Une des séquelles, des plus dommageables, ce sont les rapports aux autres. Moi qui aime à me définir comme un individu social, je me retrouve à peiner à interagir avec mes semblables. Je suis désormais incapable de me retrouver avec un nombre important d’ami·e·s. Au delà de cinq ou six personnes, je me sens submergé, pris dans un tourbillon de paroles, d’expressions faciales, de langages corporaux, trop nombreux pour être décryptés en même temps. Je me retrouve mal à l’aise et j’ai tendance à m’effacer. Mais même avec un nombre plus réduit, d’autres difficultés font surface. Je peine à différencier ce qui est de l’ordre de la pensée privée et ce qui est de l’ordre de la discussion, du partage. Souvent, je tourne et retourne mes pensées dans ma tête, inapte à les exprimer et incapable de lancer un sujet de conversation. Je suis devenu un piètre interlocuteur.

Alors, dans cette situation, comment rencontrer de nouvelles personnes ? Comment se faire de nouveaux·elles ami·e·s quand les siens sont hors du seul département où je suis assigné ? Me reste bien l’humour dont je suis si friand (à défaut d’être drôle), mais hélas, une épine pointe ici aussi… Comment se permettre de faire des blagues librement lorsqu’on sait que plusieurs de celles-ci, décontextualisées, sont à charge dans notre dossier ? Quand on s’inquiète des conséquences graves que peuvent avoir une plaisanterie anodine, comment conserver une amusante insouciance? Soucieux, je le suis en permanence, sans répit aucun. Quelles relations sociales est-on capable de construire lorsque l’on a que ces propres problèmes en tête, à la bouche ?

Seize mois sans contact humain, avec pour unique contact physique, les palpations des surveillants, cela chamboule considérablement le rapport à l’affect. Une relation ambivalente se créé. Comme un besoin insatiable d’affection qui peut devenir étouffant pour les autres et, à la fois, ne plus vraiment concevoir les contacts physiques comme communication. Se sentir, si ce n’est agressé, tout du moins inconfortable lorsqu’un·e ami·e pose gentiment une main sur son bras, quand un·e ami·e pose deux secondes sa tête sur son épaule. En vouloir trop ou trop peu, ou les deux, encore une fois, c’est un équilibre qui est rompu.

Lorsqu’on nous force violemment à quitter le monde, en nous plaçant en isolement, on se retrouve comme étranger à celui-ci. En sortir ne veut pas dire revenir à la normale. Non, il y a les autres, les vivants et cet être profondément traumatisé qui doit, mais ne sait comment, panser ses plaies. Ne plus savoir ni quoi dire, ni comment le dire, ni se comporter, ni où être, constituent une continuité de l’enfermement même à l’extérieur.
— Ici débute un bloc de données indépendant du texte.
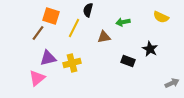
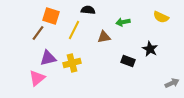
black semicircle: rotated 80 degrees clockwise
yellow line: moved 2 px down
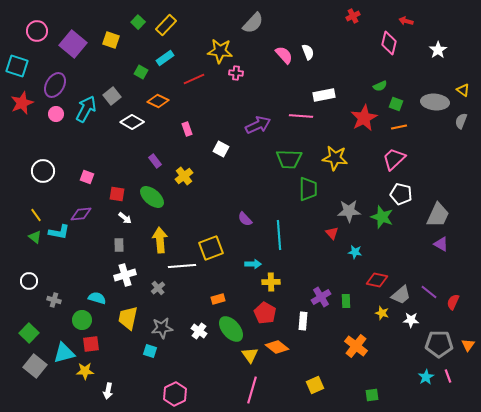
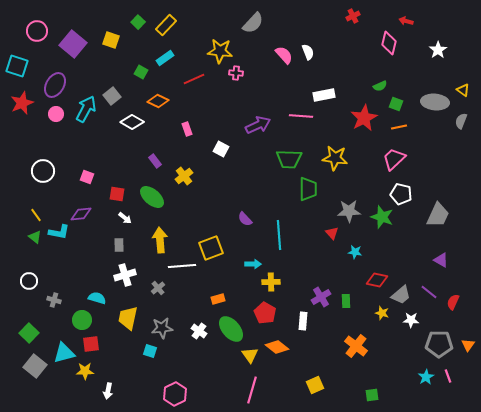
purple triangle at (441, 244): moved 16 px down
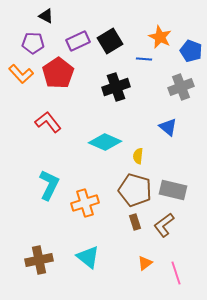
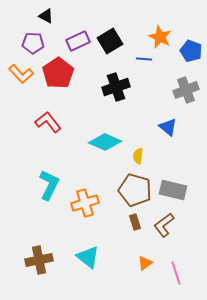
gray cross: moved 5 px right, 3 px down
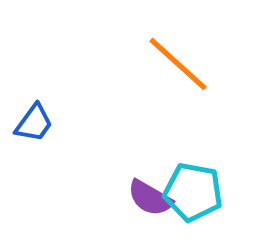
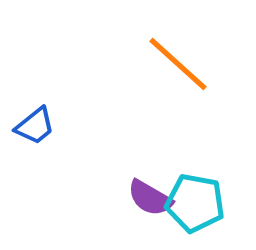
blue trapezoid: moved 1 px right, 3 px down; rotated 15 degrees clockwise
cyan pentagon: moved 2 px right, 11 px down
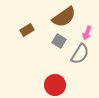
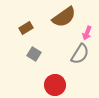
brown rectangle: moved 1 px left, 2 px up
gray square: moved 25 px left, 13 px down
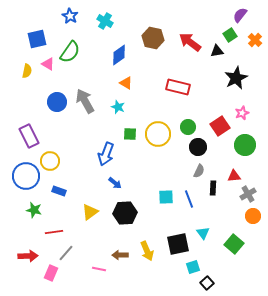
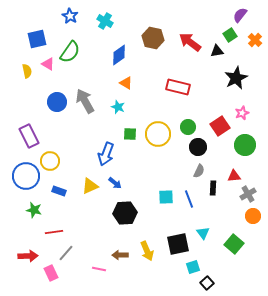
yellow semicircle at (27, 71): rotated 24 degrees counterclockwise
yellow triangle at (90, 212): moved 26 px up; rotated 12 degrees clockwise
pink rectangle at (51, 273): rotated 49 degrees counterclockwise
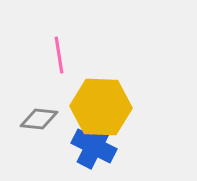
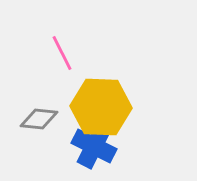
pink line: moved 3 px right, 2 px up; rotated 18 degrees counterclockwise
La sensation d’être enfermé dans sa tête, dans sa carcasse. Un besoin d’exulter qui n’arrive hélas jamais. Bien sûr cela n’a rien de comparable avec la souffrance subit en isolement, dans les caveaux de la république.

J’ai beau suivre une psychothérapie, je n’en vois pas le bénéfice. Cela me renvoie juste, par la reformulation, en ôtant les dénis et euphémismes utilisés comme mécanisme de défense, l’odieuse torture subie et le v(i)ol de mon être. Espérons que les prochaines phases portent un tant soit peu leurs fruits.

Ce 4 avril 2023, l’État français, par le biais de sa « justice », devra répondre de cet acte de torture illégale, réprimé par sa propre loi. Je n’ai pas d’inquiétude vis à vis du rendu. La fRance est bien connue par les instances européennes des droits humains pour son non-respect en cette matière. Elle a l’habitude de payer, comme si elle se lavait les mains et de continuer ses pratiques inacceptables et ce, soit disant « au nom du peuple français ». J’espère que cette audience sera, à sa modeste échelle, comme une pierre ôtée à l’édifice de la violence carcérale.